Whilst you can never complete Wow in order to give it a replay-ability rating, to be honest, replay-ability technically runs out once you have completed your first quest. True, it can get quite exciting when there are rumblings that an Orc has made it onto the human island and everyone legs it to the keep to defend queen and country but this rarely happens. In fact, upon hearing that there was an Orc island, I was actually quite determined to go over there, kick some arse and come home a hero. So after, miles of walking (having to take the long way around in order to avoid level 20 creatures that I clearly wasn’t ready for at level 5) I reached the sea and started to swim.
After about half an hour of pressing forward, my finger began to lose its feeling and so I set up a complex weighted system that would keep the button suppressed and went to get a sandwich and some water (the doctor said I had to drink more water). I came back to find that once you are far out enough at sea tiredness becomes a factor and my warrior guy had drowned.

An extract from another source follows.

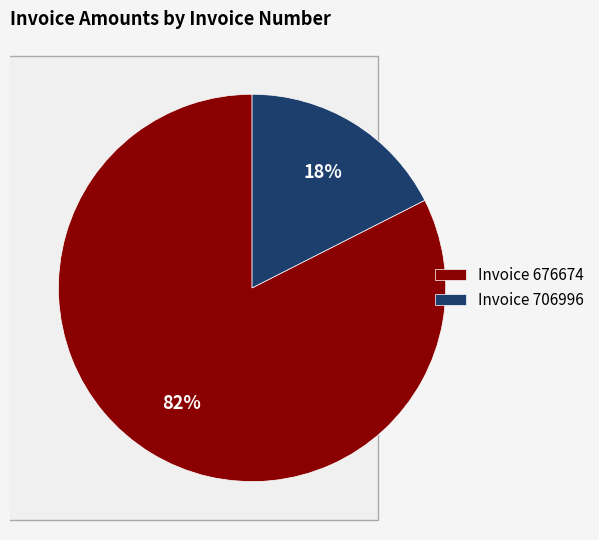

Is 676674 the majority of the pie?

Yes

I wasn’t going to walk all that way to try again.
So I find these RPG games somewhat lacklustre in some pretty vital areas, but that’s not to say there isn’t potential. There is an absolutely huge amount of potential, especially with the evolution of online gaming on our next gen consoles.
I firmly believe that we will soon be playing in online worlds as vast as the World of Warcraft with characters that have as much dynamic ability as Sam Fisher or Solid Snake. And that may not be all: Of course to have a truly interactive online world we need a wide range of people logging in to do a wide range of things rather than each playing as essentially the same protagonist in the same game.
What if we didn’t have a separate online world for each game, but rather one world for all games? Picture it; a multitude of gaming engines all in one online sphere, where people take a bus to the football stadium to play FIFA or walk to the gym to play Fight Night. ‘Who’s that shifty looking guy down in the subway?’ they might think whilst eyeing up a guy in a trench coat nursing a gun, “Perhaps he’s playing the latest ‘stealth-em up’’, better make sure I don’t get in his line of fire if something goes off.
It’s a crazy thought I know, but what an experience, and the way things are looking at the moment, we may well be on the right path.